The White Sox have a decent team with above-average pitching and the Indians have been stubborn. But the thought here is that the Tigers still win the Central in a stretch-run fight that few would have predicted the day the Fielder signing was announced.
Now, our first-half awards:
AL MVP -- It's a coin flip, but the New York Yankees' Robinson Cano is in position for some offensive numbers few second basemen have ever compiled. Runner-up: Josh Hamilton, Texas Rangers.

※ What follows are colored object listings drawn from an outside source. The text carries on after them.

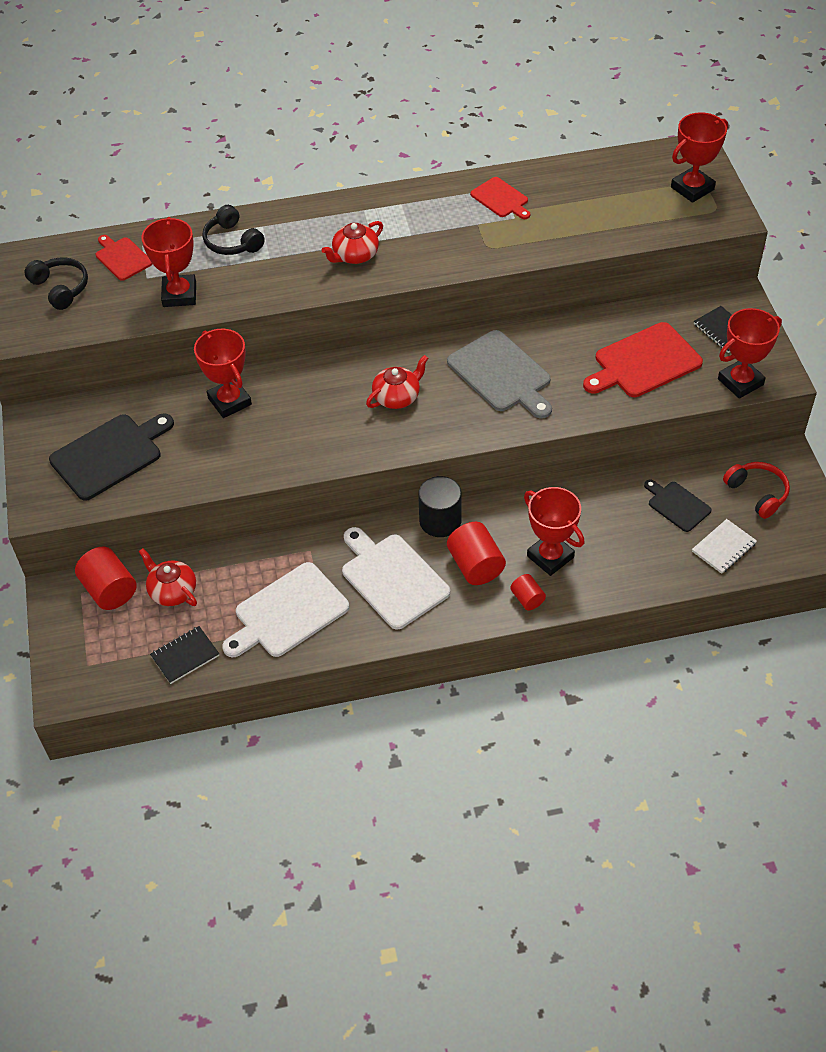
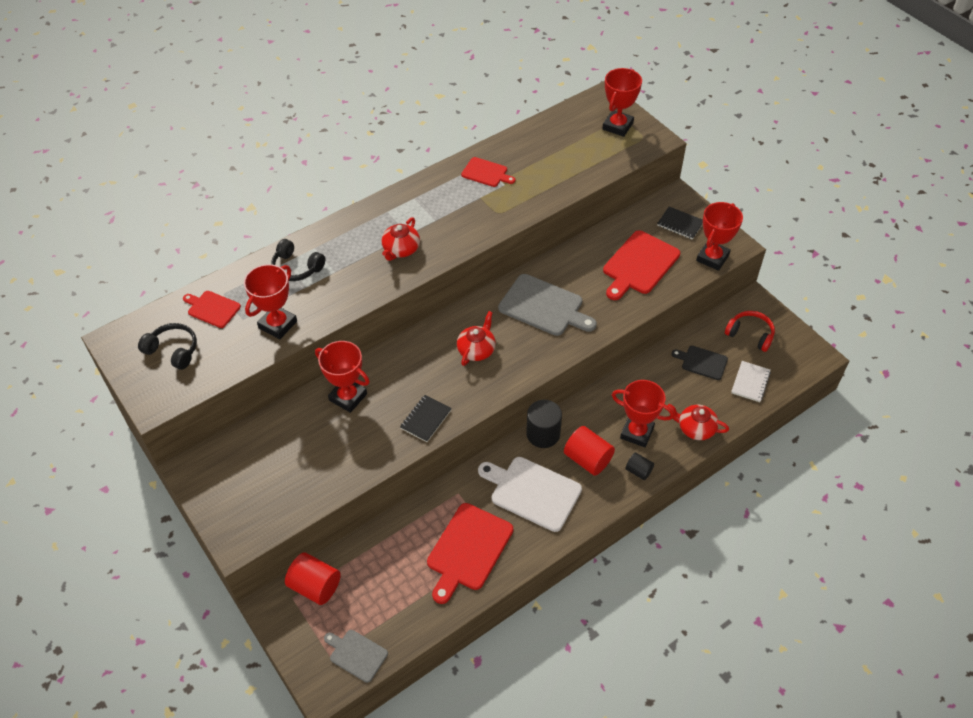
camera: 25 degrees left, 0 degrees up
black cutting board [49,413,174,501] -> none
red teapot [139,548,197,606] -> red teapot moved to [667,404,729,440]
red trophy [141,217,196,307] -> red trophy turned 60 degrees clockwise [244,264,297,339]
black notebook [150,626,219,684] -> black notebook moved to [400,395,452,442]
white cutting board [222,562,349,657] -> red cutting board [427,503,513,604]
red cylinder [510,574,546,610] -> black cylinder [626,453,654,480]
none -> grey cutting board [324,630,388,683]

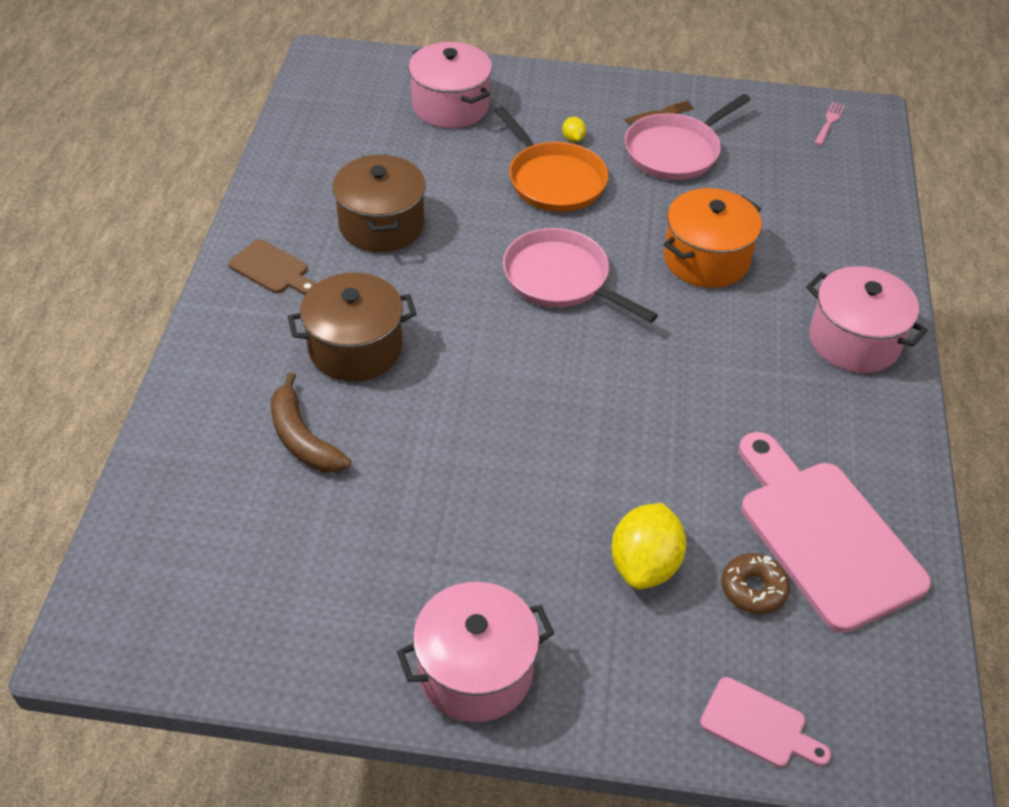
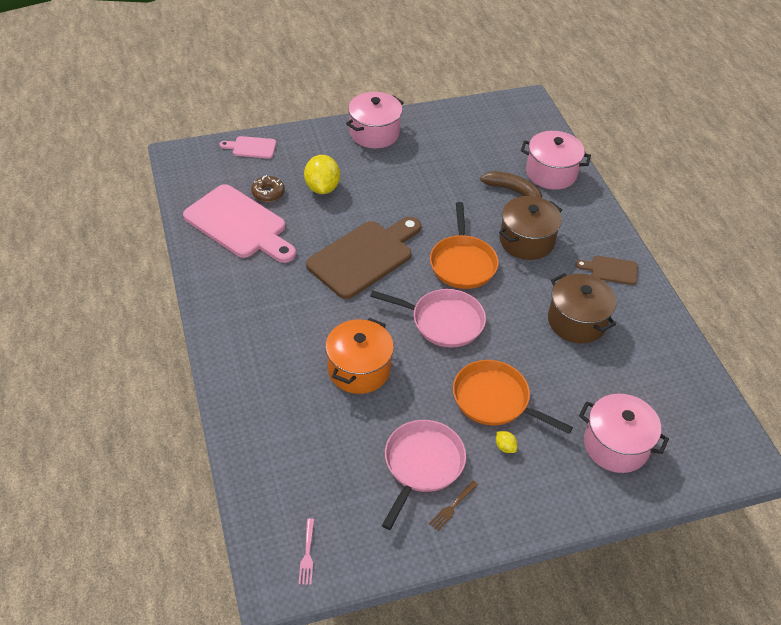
camera: 155 degrees right, 0 degrees up
pink pot [806,266,928,373] -> pink pot moved to [521,131,591,190]
none -> brown cutting board [306,217,421,299]
none -> orange pan [430,202,498,289]

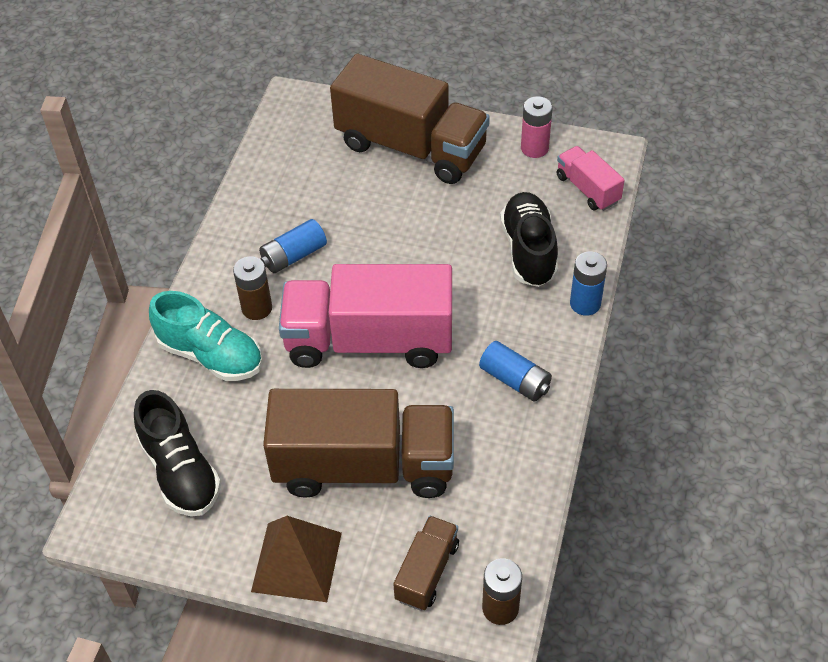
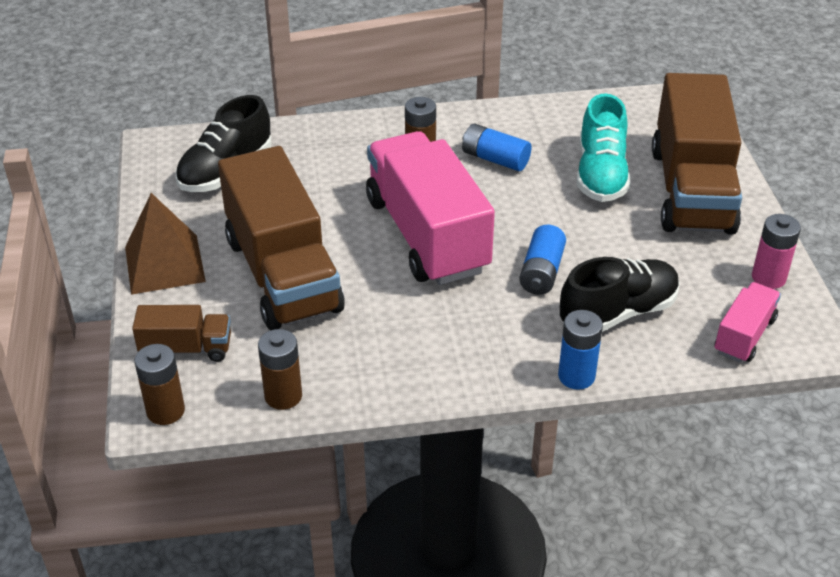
camera: 65 degrees right, 10 degrees down
turquoise shoe [149,291,262,381] -> turquoise shoe moved to [577,93,631,202]
blue battery [479,341,552,402] -> blue battery moved to [519,225,566,295]
none -> brown battery [258,329,302,410]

AL Cy Young -- I hate to be a homer considering Verlander's 9-5 record, but he leads in so many key categories and his ERA is in the same ballpark as a year ago. It's a crowded race, though, and it's close. Runners-up: Chris Sale/Jake Peavy, Chicago White Sox; Jered Weaver, Los Angeles Angels; David Price, Tampa Bay Rays.
AL Rookie -- This is neither crowded nor close. When Mike Trout was called up on April 28, the Angels were 6-14. They have baseball's best record since and Trout has arguably been the league's best player. A second half like the first and the 20-year-old will be in the MVP discussion. Runner-up: One-horse race.
AL Manager -- Buck Showalter has a Baltimore Orioles team that is anything but statistically impressive in the playoff hunt. Of course, the same thing could be said for the Tribe. Runners-up: Manny Acta, Cleveland Indians; Robin Ventura, White Sox.
National League MVP -- Andrew McCutchen, the game's most complete player, has the long-woeful Pirates in first place with a very average supporting cast. The race will go to the wire, though, with lots of candidates, including Melky Cabrera of the San Francisco Giants, maybe baseball's best-kept secret on this side of the Mississippi. Runners-up: Cabrera; David Wright, New York Mets; Joey Votto, Cincinnati Reds.
NL Cy Young -- R.A. Dickey of the Mets has fluttered the knuckleball to the tune of a 12-1 record and a 2.40 ERA. The 37-year-old went a month between earned runs. Any questions? Runner-up: Not in the first half.
NL Rookie -- A 19-year-old leads the first-place Washington Nationals in hitting and on-base percentage. There's a sentence you don't see everyday. Runners-up: None.
NL Manager -- Don't even have to think about this one. Clint Hurdle, Pittsburgh Pirates. Runner-up: Davey Johnson, Nationals.